Hence, x – coordinate of \[{{A}_{10}}\] will be,
\[\begin{align}
  & =\dfrac{1024}{{{2}^{1}}}+\dfrac{1024}{{{2}^{2}}}+\dfrac{1024}{{{2}^{3}}}+......+\dfrac{1024}{{{2}^{10}}} \\
 & =1024\left[ \dfrac{1}{{{2}^{1}}}+\dfrac{1}{{{2}^{2}}}+\dfrac{1}{{{2}^{3}}}+......+\dfrac{1}{{{2}^{10}}} \right] \\
 & ={{2}^{10}}\left[ \dfrac{1}{{{2}^{1}}}+\dfrac{1}{{{2}^{2}}}+\dfrac{1}{{{2}^{3}}}+......+\dfrac{1}{{{2}^{10}}} \right] \\
\end{align}\]
Clearly we can see that the terms inside the square brackets are in G.P with first term (a) equal to \[\dfrac{1}{2}\] and common ratio (r) = \[\dfrac{\dfrac{1}{{{2}^{2}}}}{\dfrac{1}{{{2}^{1}}}}=\dfrac{1}{2}\].
Now, using the formula of sum of ‘n’ terms of G.P, \[{{S}_{n}}=\dfrac{a\left( 1-{{r}^{n}} \right)}{\left( 1-r \right)}\], we get,
\[\begin{align}
  & \Rightarrow {{S}_{10}}=\dfrac{1}{2}\left( \dfrac{1-\dfrac{1}{{{2}^{10}}}}{1-\dfrac{1}{2}} \right) \\
 & \Rightarrow {{S}_{10}}=\left( 1-\dfrac{1}{{{2}^{10}}} \right) \\
\end{align}\]
Therefore, x – coordinate of \[{{A}_{10}}\] will be,
\[={{2}^{10}}\left( 1-\dfrac{1}{{{2}^{10}}} \right)\]
\[={{2}^{10}}-1\]
\[\begin{align}
  & =1024-1 \\
 & =1023 \\
\end{align}\]
Similarly, forming series of geometric progression for y – coordinate of \[{{A}_{10}}\], we have,
Coordinate of \[{{A}_{10}}\], we have,
\[\begin{align}
  & =\dfrac{2048}{{{2}^{1}}}+\dfrac{2048}{{{2}^{2}}}+.....+\dfrac{2048}{{{2}^{10}}} \\
 & =2048\left[ \dfrac{1}{{{2}^{1}}}+\dfrac{1}{{{2}^{2}}}+......+\dfrac{1}{{{2}^{10}}} \right] \\
\end{align}\]
Here also we can see that the terms inside the square brackets are in G.P whose sum we have calculate equal to \[\left( 1-\dfrac{1}{{{2}^{10}}} \right)\].
Therefore, y – coordinate of \[{{A}_{10}}\],
\[\begin{align}
  & =2048\left( 1-\dfrac{1}{{{2}^{10}}} \right) \\
 & =2048\left( 1-\dfrac{1}{1024} \right) \\
 & =2048-2 \\
 & =2046 \\
\end{align}\]
Therefore, the coordinates of \[{{A}_{10}}\] are (1023, 2046).

So, the correct answer is “Option C”.

Note: One may note that we have been provided with four options here.
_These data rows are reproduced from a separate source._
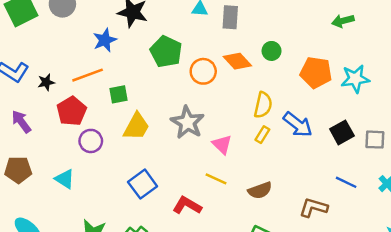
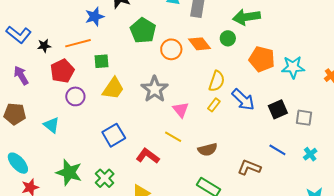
green arrow: (343, 21) -> (246, 17), moved, size x1.5

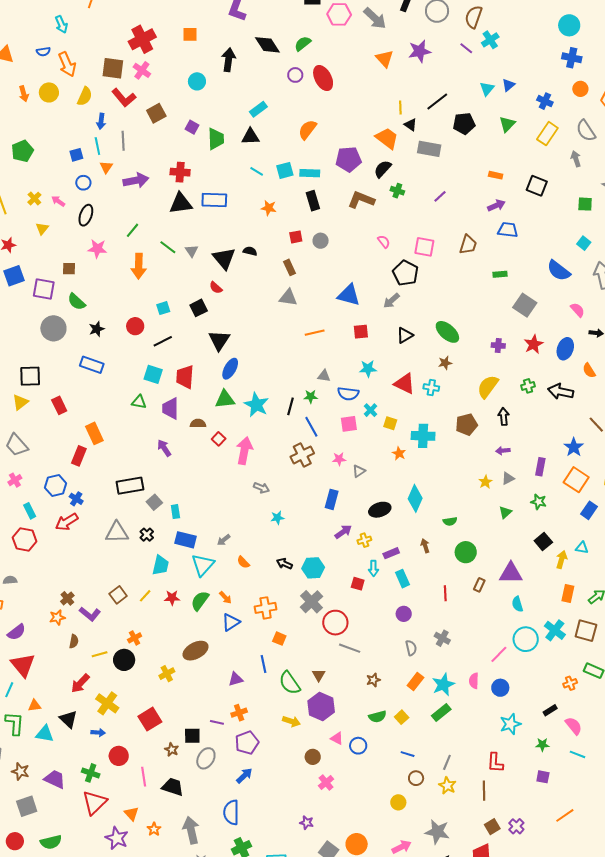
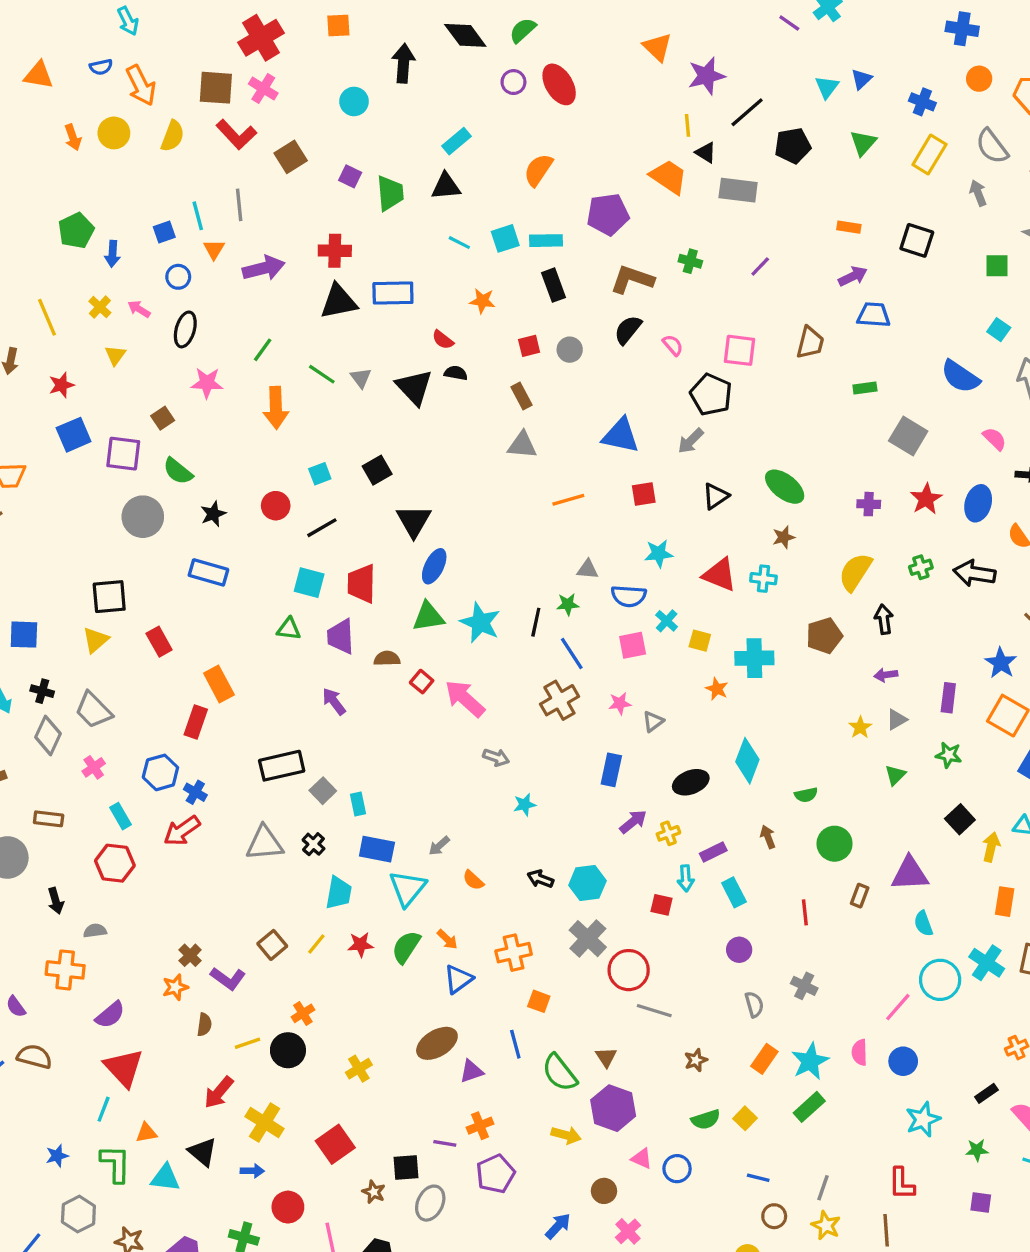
purple star: (420, 51) -> (707, 76), moved
blue arrow: (101, 121) -> (112, 254), moved
black semicircle: (383, 169) -> (628, 330), moved
brown square: (69, 269) -> (163, 418), turned -32
red semicircle: (216, 288) -> (443, 340), moved
pink arrow: (244, 451) -> (465, 699), turned -56
brown ellipse: (196, 651) -> (437, 1043), moved
blue arrow: (244, 776) -> (558, 1226), moved

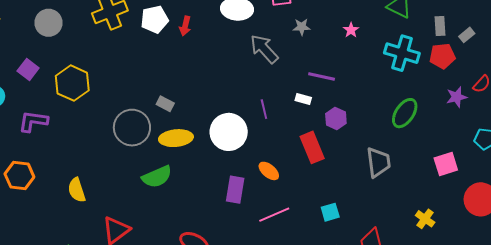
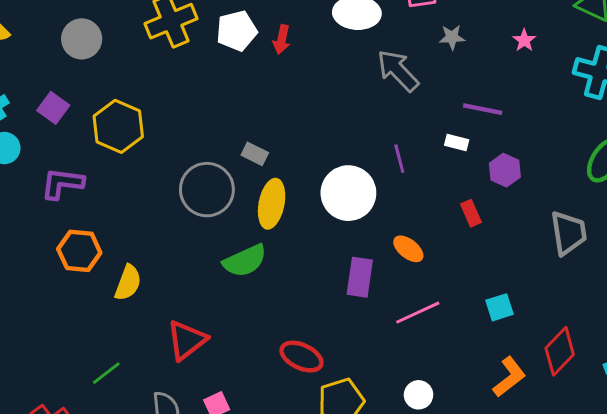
yellow ellipse: (176, 138) -> (272, 204), turned -72
red rectangle: (312, 147) -> (471, 213), size x0.6
orange hexagon: (19, 176) -> (79, 251), moved
yellow semicircle: (77, 190) -> (128, 283), turned -140

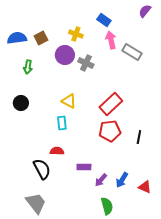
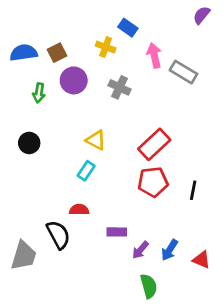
blue rectangle: (104, 20) -> (128, 28), moved
purple circle: (65, 55) -> (74, 80), moved
cyan rectangle: (62, 123) -> (86, 171), turned 40
gray trapezoid: (36, 203) -> (24, 256), moved, turned 55

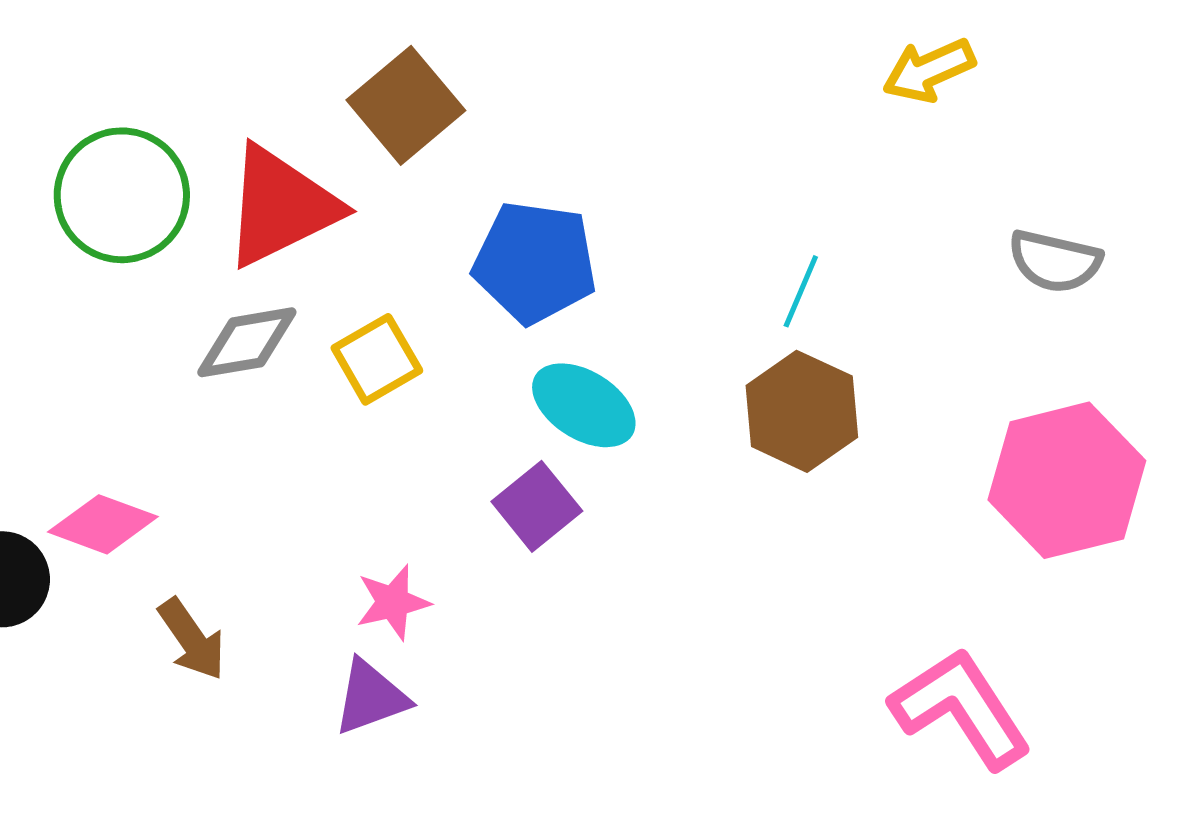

These options have different x and y – coordinates. So, if we are able to find any of x or y – coordinate then we will get the answer. This will reduce our time to solve this question. But be careful if there are no options or any coordinate of two option matches.